Dynamins are highly conserved, large mechanochemical GTPases involved in endocytosis and vesicle transport, and mutations in dynamin 2 have been associated with thrombocytopenia in humans. Dynamin 2–dependent endocytosis is required for megakaryocyte development in mice. Filamin connects glycoprotein (GP)Ibα to the actin cytoskeleton and binds pacsin2, a molecule that deforms membranes. Pacsin2 has an F-BAR and SH3 domain that binds dynamin and N-WASp. Pacsin2 plays an important role in organizing internal membranes during megakaryocyte development and platelet production.

Maturing megakaryocytes, like other granulated cells, contain an abundance of ribosomes and rough endoplasmic reticulum, where protein synthesis occurs. During this phase of megakaryocyte development, the cytoplasm fills with cytoskeletal proteins, platelet-specific receptors and secretory granules, and normal cellular organelles such as mitochondria and lysosomes. A hallmark of mature megakaryocytes is their abundance of platelet-specific secretory granules. The two specific granules destined for platelets are α-granules and dense granules. α-Granules, the more abundant (approximately 40 to 80 per platelet) and larger of the two (200 to 500 nm in diameter), contain proteins that enhance platelet adhesion, promote cell-cell interactions, regulate angiogenesis, and stimulate vascular repair. α-Granules store matrix proteins and contain GP receptors in their membranes ( Fig. 123.4A ). The bulk of cellular P-selectin and a portion of α _IIb β ₃ and the GPIb/IX/V complex, a receptor for von Willebrand factor (vWF), are expressed in the membranes of α-granules. Adhesion molecules within the granules include, but are not limited to, vWF, fibrinogen, fibronectin, vitronectin, and thrombospondin. α-Granule proteins can be derived from different sources. Some proteins, such as α-thromboglobulin and vWF, are synthesized by megakaryocytes. However, fibrinogen, also a major component of α-granules, is not synthesized by megakaryocytes and is instead taken up from plasma by an endocytic mechanism requiring fibrinogen binding to α _IIb β ₃ . Although little is known about the intracellular trafficking of proteins in megakaryocytes, experiments using cryosectioning and immunoelectron microscopy suggest that multivesicular bodies are an essential intermediate stage in the formation of platelet α-granules. During megakaryocyte development, large (≈0.5 μm) multivesicular bodies undergo a gradual transition from granules containing 30 to 70 nm internal vesicles to granules containing secretion concentrates.

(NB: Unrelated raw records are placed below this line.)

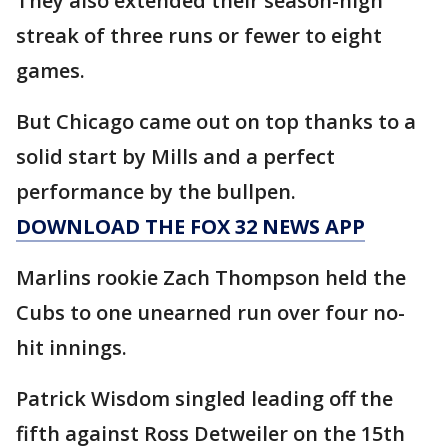
They also extended their season-high
streak of three runs or fewer to eight
games.
But Chicago came out on top thanks to a
solid start by Mills and a perfect
performance by the bullpen.
DOWNLOAD THE FOX 32 NEWS APP
Marlins rookie Zach Thompson held the
Cubs to one unearned run over four no-
hit innings.
Patrick Wisdom singled leading off the
fifth against Ross Detweiler on the 15th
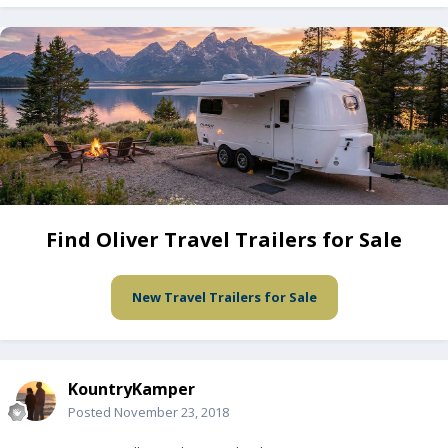
Find Oliver Travel Trailers for Sale
New Travel Trailers for Sale
KountryKamper
Posted
November 23, 2018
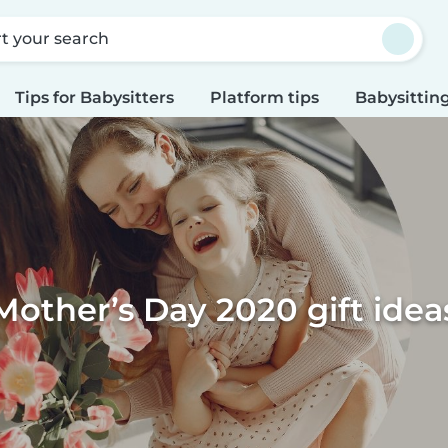
rt your search
Tips for Babysitters
Platform tips
Babysitting
Mother’s Day 2020 gift idea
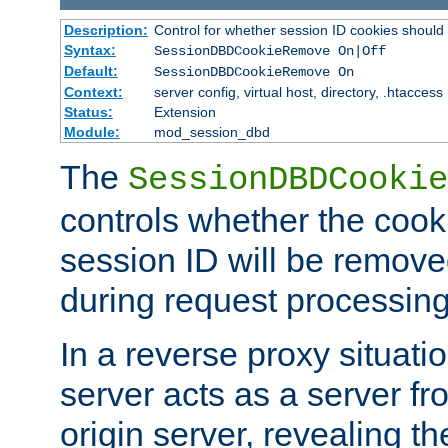
Description:
Control for whether session ID cookies shou
Syntax:
SessionDBDCookieRemove On|Off
Default:
SessionDBDCookieRemove On
Context:
server config, virtual host, directory, .htaccess
Status:
Extension
Module:
mod_session_dbd
The
SessionDBDCookie
controls whether the cook
session ID will be remov
during request processing
In a reverse proxy situat
server acts as a server f
origin server, revealing th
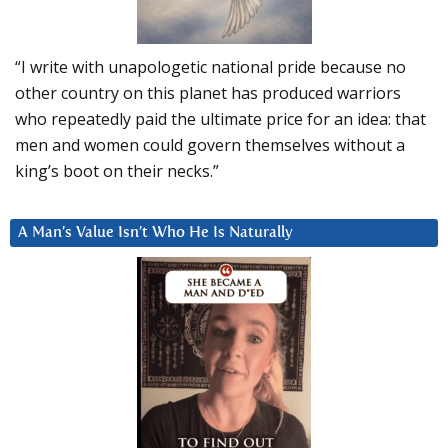
“I write with unapologetic national pride because no
other country on this planet has produced warriors
who repeatedly paid the ultimate price for an idea: that
men and women could govern themselves without a
king’s boot on their necks.”
A Man’s Value Isn’t Who He Is Naturally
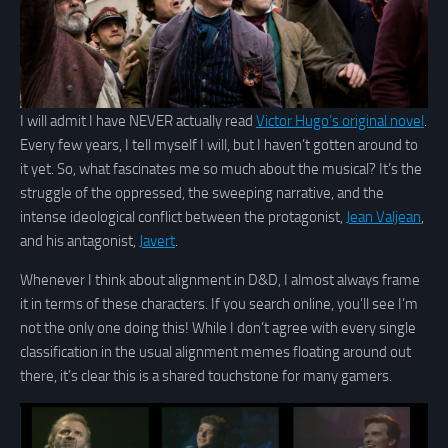
I will admit I have NEVER actually read
Victor Hugo’s original novel
.
Every few years, I tell myself I will, but I haven’t gotten around to
it yet. So, what fascinates me so much about the musical? It’s the
struggle of the oppressed, the sweeping narrative, and the
intense ideological conflict between the protagonist,
Jean Valjean
,
and his antagonist,
Javert
.
Whenever I think about alignment in D&D, I almost always frame
it in terms of these characters. If you search online, you’ll see I’m
not the only one doing this! While I don’t agree with every single
classification in the usual alignment memes floating around out
there, it’s clear this is a shared touchstone for many gamers.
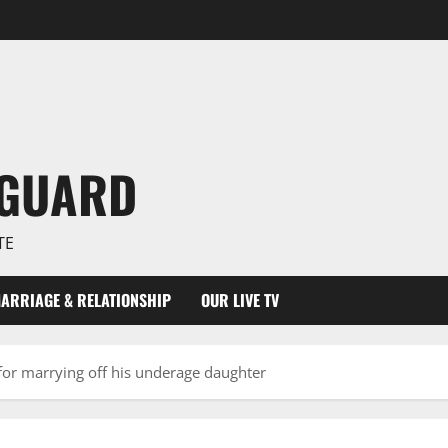
NGUARD
TE
ARRIAGE & RELATIONSHIP
OUR LIVE TV
or marrying off his underage daughter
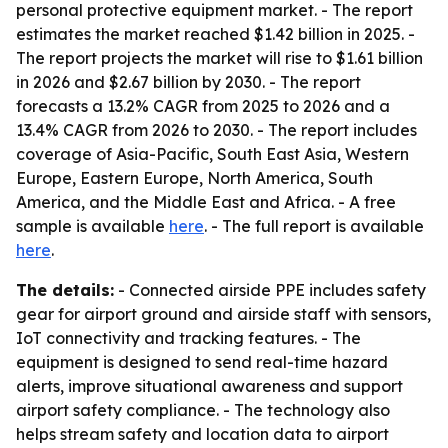
personal protective equipment market. - The report
estimates the market reached $1.42 billion in 2025. -
The report projects the market will rise to $1.61 billion
in 2026 and $2.67 billion by 2030. - The report
forecasts a 13.2% CAGR from 2025 to 2026 and a
13.4% CAGR from 2026 to 2030. - The report includes
coverage of Asia-Pacific, South East Asia, Western
Europe, Eastern Europe, North America, South
America, and the Middle East and Africa. - A free
sample is available
here
. - The full report is available
here
.
The details:
- Connected airside PPE includes safety
gear for airport ground and airside staff with sensors,
IoT connectivity and tracking features. - The
equipment is designed to send real-time hazard
alerts, improve situational awareness and support
airport safety compliance. - The technology also
helps stream safety and location data to airport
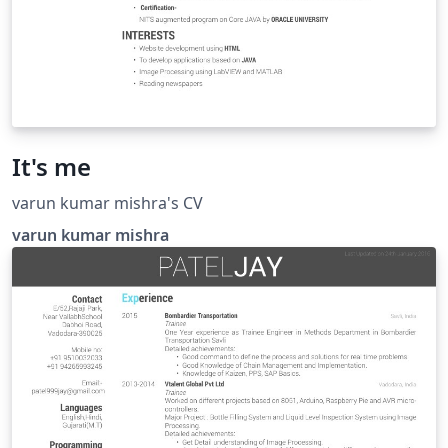
It's me
varun kumar mishra's CV
varun kumar mishra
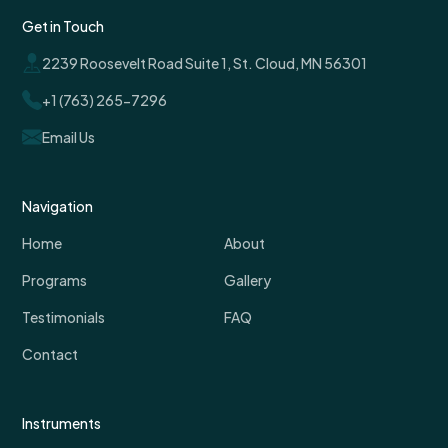
Get in Touch
2239 Roosevelt Road Suite 1, St. Cloud, MN 56301
+1 (763) 265-7296
Email Us
Navigation
Home
About
Programs
Gallery
Testimonials
FAQ
Contact
Instruments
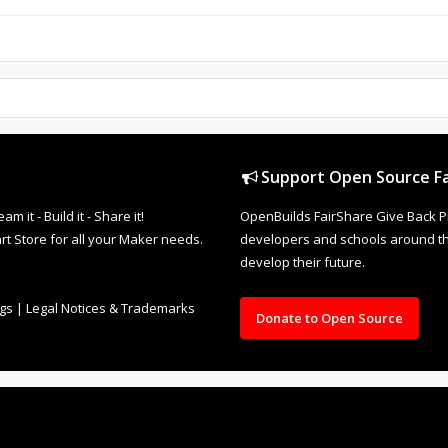
Support Open Source Fa
it - Build it - Share it!
OpenBuilds FairShare Give Back P
rt Store for all your Maker needs.
developers and schools around the
develop their future.
ngs
|
Legal Notices & Trademarks
Donate to Open Source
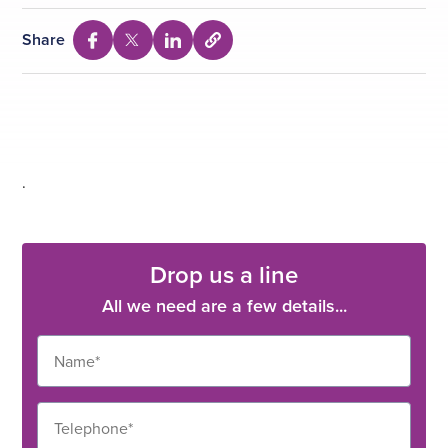
Share
Select
Share
Share
Share
to
via
via
via
copy
Facebook
Twitter
Linkedin
URL
.
Drop us a line
All we need are a few details...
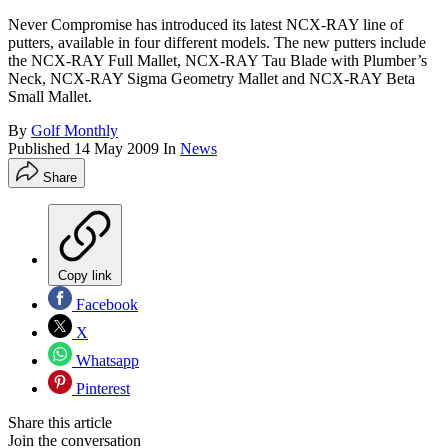
Never Compromise has introduced its latest NCX-RAY line of
putters, available in four different models. The new putters include
the NCX-RAY Full Mallet, NCX-RAY Tau Blade with Plumber’s
Neck, NCX-RAY Sigma Geometry Mallet and NCX-RAY Beta
Small Mallet.
By
Golf Monthly
Published
14 May 2009
In
News
Share
Copy link
Facebook
X
Whatsapp
Pinterest
Share this article
Join the conversation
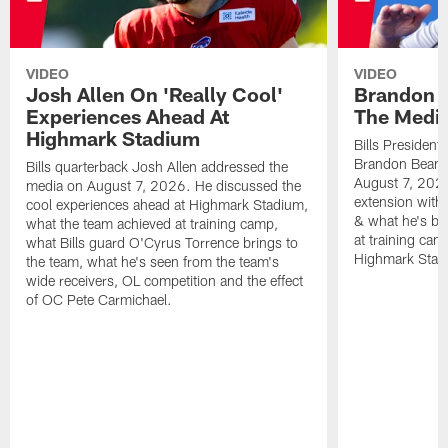
VIDEO
VIDEO
Josh Allen On 'Really Cool'
Brandon 
Experiences Ahead At
The Medi
Highmark Stadium
Bills President
Brandon Beane
Bills quarterback Josh Allen addressed the
August 7, 2026
media on August 7, 2026. He discussed the
extension with
cool experiences ahead at Highmark Stadium,
& what he's bro
what the team achieved at training camp,
at training cam
what Bills guard O'Cyrus Torrence brings to
Highmark Stad
the team, what he's seen from the team's
wide receivers, OL competition and the effect
of OC Pete Carmichael.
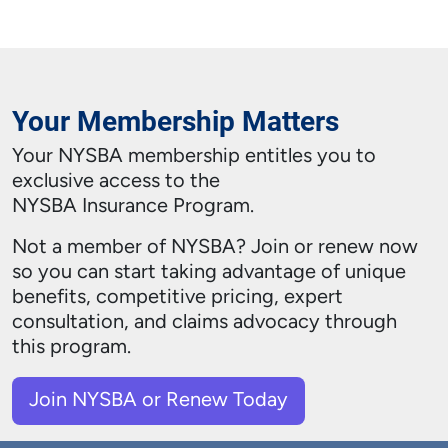
Your Membership Matters
Your NYSBA membership entitles you to
exclusive access to the
NYSBA Insurance Program.
Not a member of NYSBA?
Join or renew now
so you can start taking advantage of unique
benefits, competitive pricing, expert
consultation, and claims advocacy through
this program.
Join NYSBA or Renew Today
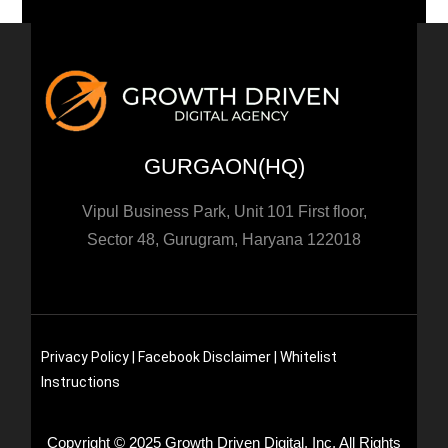
GURGAON(HQ)
Vipul Business Park, Unit 101 First floor,
Sector 48, Gurugram, Haryana 122018
Privacy Policy |
Facebook Disclaimer
| Whitelist
Instructions
Copyright © 2025 Growth Driven Digital, Inc. All Rights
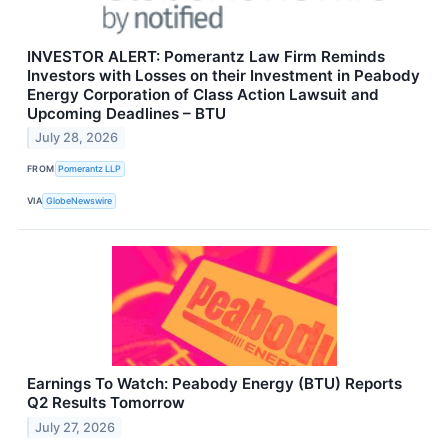
INVESTOR ALERT: Pomerantz Law Firm Reminds
Investors with Losses on their Investment in Peabody
Energy Corporation of Class Action Lawsuit and
Upcoming Deadlines – BTU
July 28, 2026
FROM
Pomerantz LLP
VIA
GlobeNewswire
Earnings To Watch: Peabody Energy (BTU) Reports
Q2 Results Tomorrow
July 27, 2026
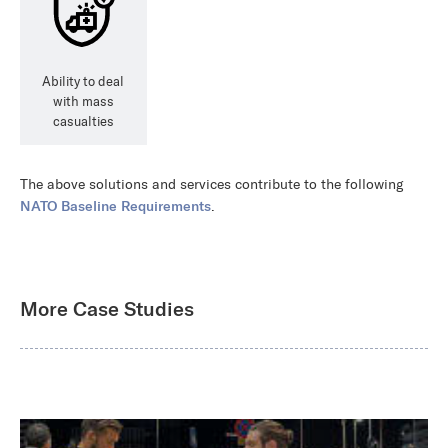
Ability to deal
with mass
casualties
The above solutions and services contribute to the following
NATO Baseline Requirements
.
More Case Studies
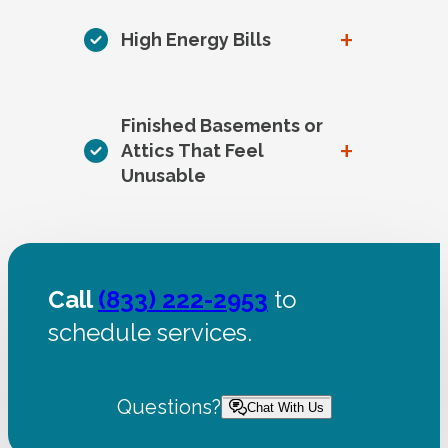
+
High Energy Bills
Finished Basements or
+
Attics That Feel
Unusable
Call
(833) 222-2953
to
schedule services.
Questions?
Chat With Us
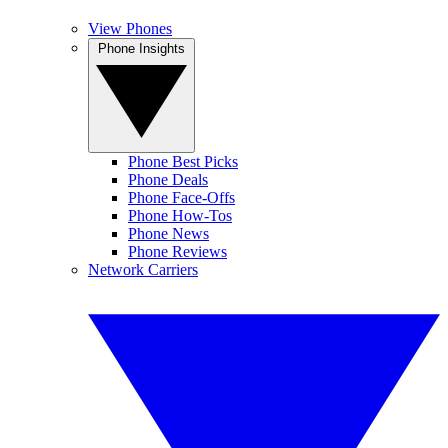
View Phones
Phone Insights
Phone Best Picks
Phone Deals
Phone Face-Offs
Phone How-Tos
Phone News
Phone Reviews
Network Carriers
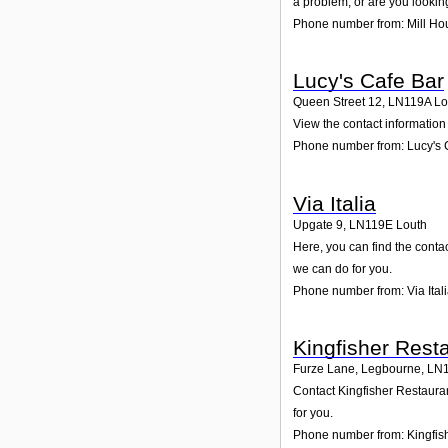
a problem, or are you looking
Phone number from: Mill Ho
Lucy's Cafe Bar
Queen Street 12
,
LN119A
Lo
View the contact information 
Phone number from: Lucy's 
Via Italia
Upgate 9
,
LN119E
Louth
Here, you can find the conta
we can do for you.
Phone number from: Via Ital
Kingfisher Rest
Furze Lane, Legbourne
,
LN
Contact Kingfisher Restauran
for you.
Phone number from: Kingfis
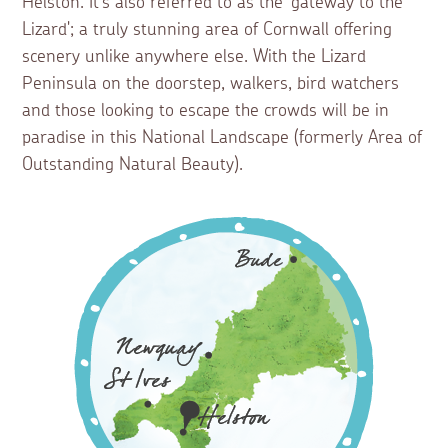
Helston. It’s also referred to as the 'gateway to the
Lizard'; a truly stunning area of Cornwall offering
scenery unlike anywhere else. With the Lizard
Peninsula on the doorstep, walkers, bird watchers
and those looking to escape the crowds will be in
paradise in this National Landscape (formerly Area of
Outstanding Natural Beauty).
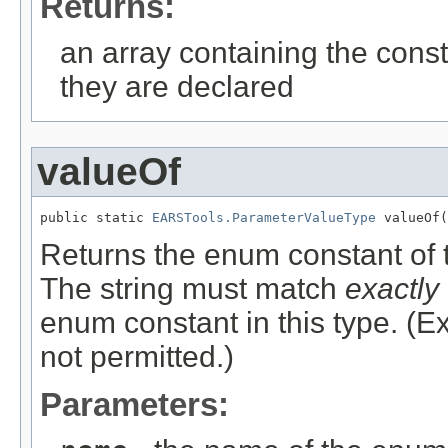
Returns:
an array containing the const
they are declared
valueOf
public static 
EARSTools.ParameterValueType
 valueOf(
Returns the enum constant of t
The string must match
exactly
enum constant in this type. (
not permitted.)
Parameters:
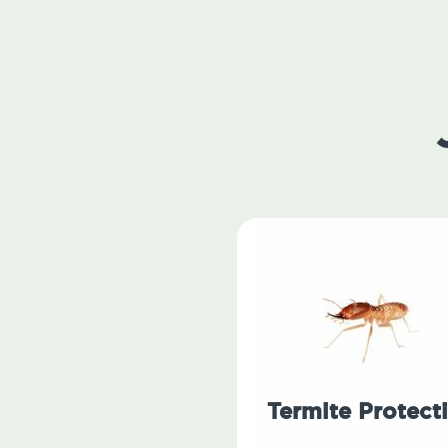
Termite Protect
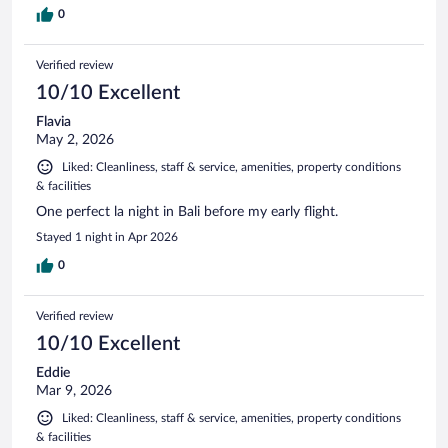
0
Verified review
10/10 Excellent
Flavia
May 2, 2026
Liked: Cleanliness, staff & service, amenities, property conditions
& facilities
One perfect la night in Bali before my early flight.
Stayed 1 night in Apr 2026
0
Verified review
10/10 Excellent
Eddie
Mar 9, 2026
Liked: Cleanliness, staff & service, amenities, property conditions
& facilities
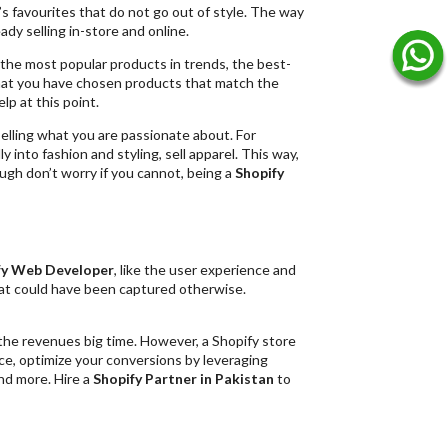
e’s favourites that do not go out of style. The way
ady selling in-store and online.
d the most popular products in trends, the best-
 that you have chosen products that match the
elp at this point.
elling what you are passionate about. For
ly into fashion and styling, sell apparel. This way,
ough don’t worry if you cannot, being a
Shopify
fy Web Developer
, like the user experience and
that could have been captured otherwise.
the revenues big time. However, a Shopify store
e, optimize your conversions by leveraging
nd more. Hire a
Shopify Partner in Pakistan
to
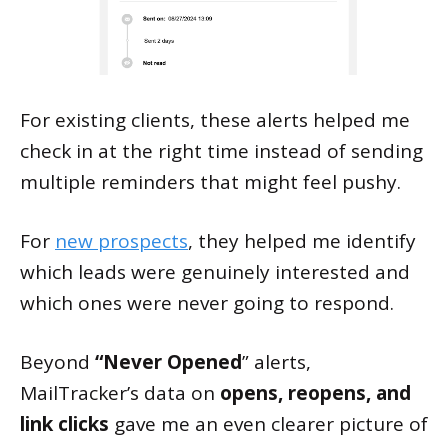
For existing clients, these alerts helped me
check in at the right time instead of sending
multiple reminders that might feel pushy.
For
new prospects
, they helped me identify
which leads were genuinely interested and
which ones were never going to respond.
Beyond
“Never Opened
” alerts,
MailTracker’s data on
opens, reopens, and
link clicks
gave me an even clearer picture of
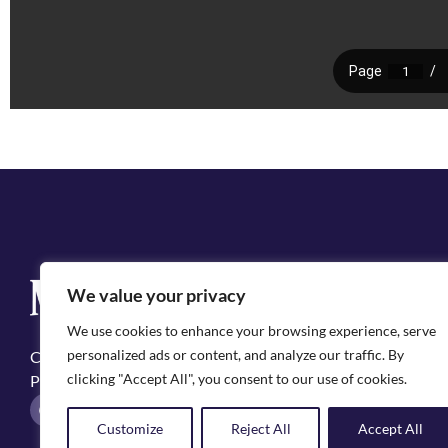
Q
We value your privacy
Cit
We use cookies to enhance your browsing experience, serve
Emp
personalized ads or content, and analyze our traffic. By
Copyright ©2025, City of Natchitoches
May
clicking "Accept All", you consent to our use of cookies.
Privacy Policy
Pol
F
I
a
n
Customize
Reject All
Accept All
c
s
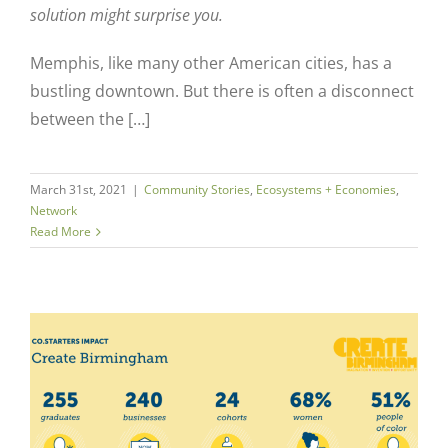
solution might surprise you.
Memphis, like many other American cities, has a
bustling downtown. But there is often a disconnect
between the […]
March 31st, 2021
|
Community Stories
,
Ecosystems + Economies
,
Network
Read More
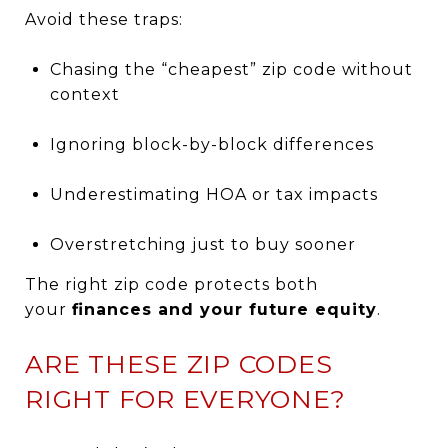
Avoid these traps:
Chasing the “cheapest” zip code without
context
Ignoring block-by-block differences
Underestimating HOA or tax impacts
Overstretching just to buy sooner
The right zip code protects both
your
finances and your future equity
.
ARE THESE ZIP CODES
RIGHT FOR EVERYONE?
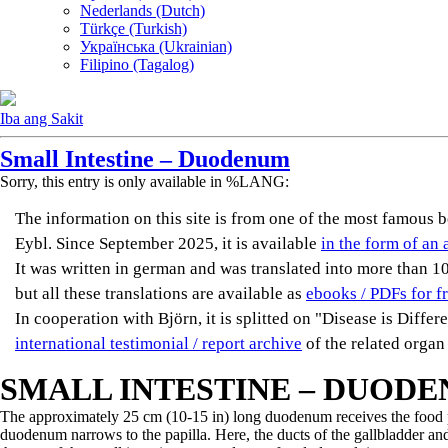
Nederlands (Dutch)
Türkçe (Turkish)
Українська (Ukrainian)
Filipino (Tagalog)
Iba ang Sakit
Small Intestine – Duodenum
Sorry, this entry is only available in %LANG:
The information on this site is from one of the most famou
Eybl. Since September 2025, it is available
in the form of an 
It was written in german and was translated into more than 10 
but all these translations are available as
ebooks / PDFs for f
In cooperation with Björn, it is splitted on "Disease is Diffe
international testimonial / report archive
of the related organ
SMALL INTESTINE – DUOD
The approximately 25 cm (10-15 in) long duodenum receives the food p
duodenum narrows to the papilla. Here, the ducts of the gallbladder an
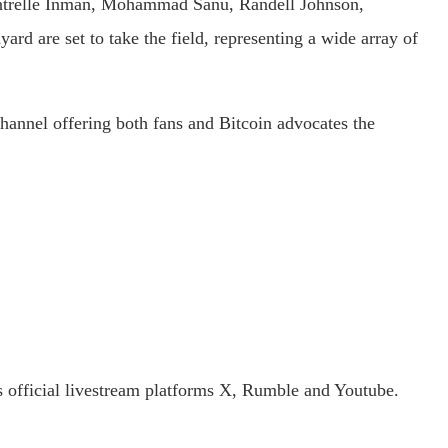
ontrelle Inman, Mohammad Sanu, Randell Johnson,
 are set to take the field, representing a wide array of
hannel offering both fans and Bitcoin advocates the
 official livestream platforms X, Rumble and Youtube.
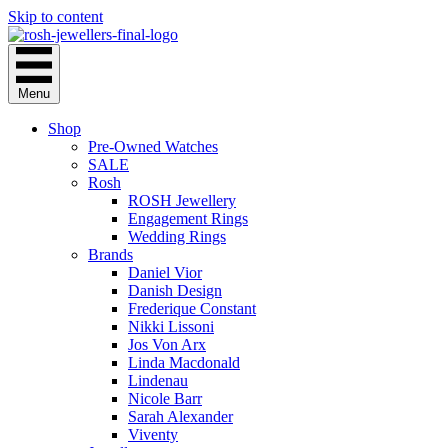
Skip to content
Menu
Shop
Pre-Owned Watches
SALE
Rosh
ROSH Jewellery
Engagement Rings
Wedding Rings
Brands
Daniel Vior
Danish Design
Frederique Constant
Nikki Lissoni
Jos Von Arx
Linda Macdonald
Lindenau
Nicole Barr
Sarah Alexander
Viventy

The second and smaller type of platelet granule is the dense granule. Platelets contain relatively few dense granules (approximately 4 to 6 per platelet), which are approximately 150 nm in diameter. Dense granules have electron opaque cores, which give them a bull’s-eye appearance, and function primarily to recruit additional platelets to sites of vascular injury. Dense granules contain soluble activating agents, such as serotonin and adenosine diphosphate (ADP), as well as divalent cations. A novel electron-dense tubular system–related compartment called the T-granule has been described in platelets. The T-granules contain Toll-like receptor 9 (TLR9), which links the innate and adaptive immune response during infectious inflammation. TLR9 colocalizes with protein disulfide isomerase, a vascular thiol isomerase, and is associated with either vesicle-associated membrane protein (VAMP) 7 or VAMP 8. T-granules are believed to be a remnant of the endoplasmic reticulum and are derived from the dense tubular system.

When the megakaryocyte reaches a certain point of maturation, proplatelet production begins, and granules are sent into the proplatelets, destined for platelets.